Page excerpt:
The exposition pipe, %$%
exposes the variables in the
left hand side, and does not insert anything anywhere unless we specify
it:
R
iris %$%
cor(x = Sepal.Length, y = Sepal.Width)
OUTPUT
[1] -0.1175698
That weird note about function calls
In the table comparing the native pipe (|>
) and the
magrittr pipe (%>%
) it was noted that the latter was
slower than the first, because of “overhead of function call”. Or
conversely that the first was faster because of “syntax transformation”.
What does that actually mean?
The magrittr pipe, as are other operators, is a function.
Conceptually this a %>% b()
, is the same as
%>%(a, b())
Or:
R
data %>%
filter(x > 0) %>%
summarise(mean = mean(y))
become this:
R
`%>%`(`%>%`(data, filter(x > 0)), summarize(mean = mean(y)))
We can count 5 functions, 2 of them the pipe function.

Bounding boxes with keypoints:
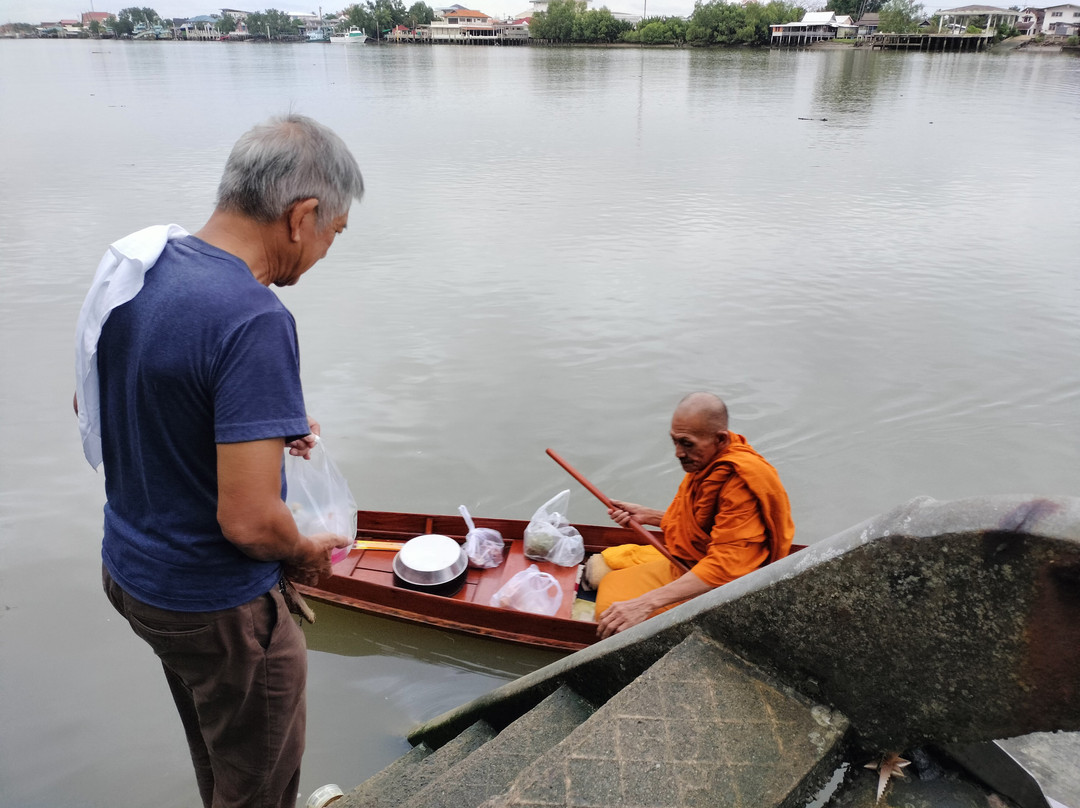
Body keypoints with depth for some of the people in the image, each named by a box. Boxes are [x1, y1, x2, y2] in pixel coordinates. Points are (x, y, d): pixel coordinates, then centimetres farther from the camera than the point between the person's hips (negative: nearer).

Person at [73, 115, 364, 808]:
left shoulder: (133, 262, -4)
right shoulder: (255, 321, -31)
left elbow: (95, 405, 11)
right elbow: (249, 522, -32)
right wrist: (306, 554, -9)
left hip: (131, 567, 8)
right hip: (217, 606, -8)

Task 1:
Print the part of the page excerpt on R pipes between "Conceptually this a" and "summarize(mean = mean(y)))", inclusive.
Task 2:
Answer these questions from the page excerpt on R pipes.
(a) Which pipe exposes the variables in the left-hand side?
(b) What output does the excerpt show for the correlation of Sepal.Length and Sepal.Width in iris?
(c) In the nested rewrite of the magrittr pipeline, how many functions are counted, and how many of them are the pipe function?

Exercise response 1:
Conceptually this a %>% b()
, is the same as
%>%(a, b())
Or:
R
data %>%
filter(x > 0) %>%
summarise(mean = mean(y))
become this:
R
`%>%`(`%>%`(data, filter(x > 0)), summarize(mean = mean(y)))

Exercise response 2:
(a) The exposition pipe, %$%.
(b) [1] -0.1175698
(c) Five functions, two of them the pipe function.